[begin GIVEN TEXT]
Now this equation is great for an initial-investment return calculation. Now imagine if you invested a little bit more every month - that would be a summation of initial investments.
Consider my situation. I get paid X amount of money. After taxes, rent, food, gas, utilities and all the other essentials, I have about 800 dollars extra per month. Not a lot, but enough. Now in the months of March and April I did exceptionally well in my investments. Tomorrow I expect my Apple stock to sell at 190 dollars per share, where I bought them at 123 dollars per share in February. That is a fifty percent increase in three months. I have other investments that are more short-term that I bought at the end of March that have increased thirty percent. For a little while I was making more than twenty percent increase per month on my investments. Can I sustain that? Potentially. Do I think I will? I know I'm not sustaining it right now. I'm down to 18 percent per month right now.
So if I started with just 800 dollars and made 20 percent increase per month, I would literally make myself a millionaire in just three and a half years. If I added my extra 800 dollars from my wages to this every month, I would have 65 million dollars in four years. The more you put in, the more out you get.
[end GIVEN TEXT]
:: OBJECTIVE A ::
Decide whether each statement agrees with the investing passage. For each, answer yes or no and quote the words that settle it.
(i) The writer has about 800 dollars left over each month after essentials.
(ii) The writer bought the Apple stock in March.
(iii) The writer's current return is 18 percent per month.
:: OBJECTIVE B ::
According to the investing passage, what price per share did the writer pay for the Apple stock?
:: OBJECTIVE C ::
Duplicate the investing passage from "Now this equation" to "of initial investments.".
[begin STORED DATA]
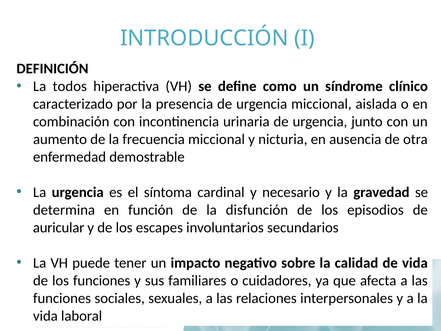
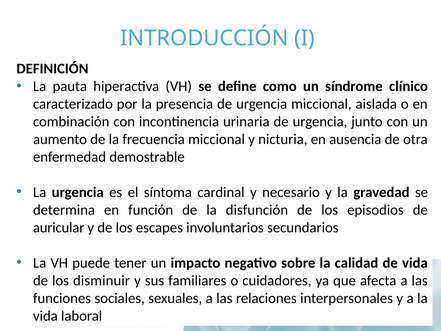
todos: todos -> pauta
los funciones: funciones -> disminuir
[end STORED DATA]
:: FINISHED ANSWER A ::
(i) Yes: "I have about 800 dollars extra per month."
(ii) No: "where I bought them at 123 dollars per share in February."
(iii) Yes: "I'm down to 18 percent per month right now."

:: FINISHED ANSWER B ::
123 dollars per share.

:: FINISHED ANSWER C ::
Now this equation is great for an initial-investment return calculation. Now imagine if you invested a little bit more every month - that would be a summation of initial investments.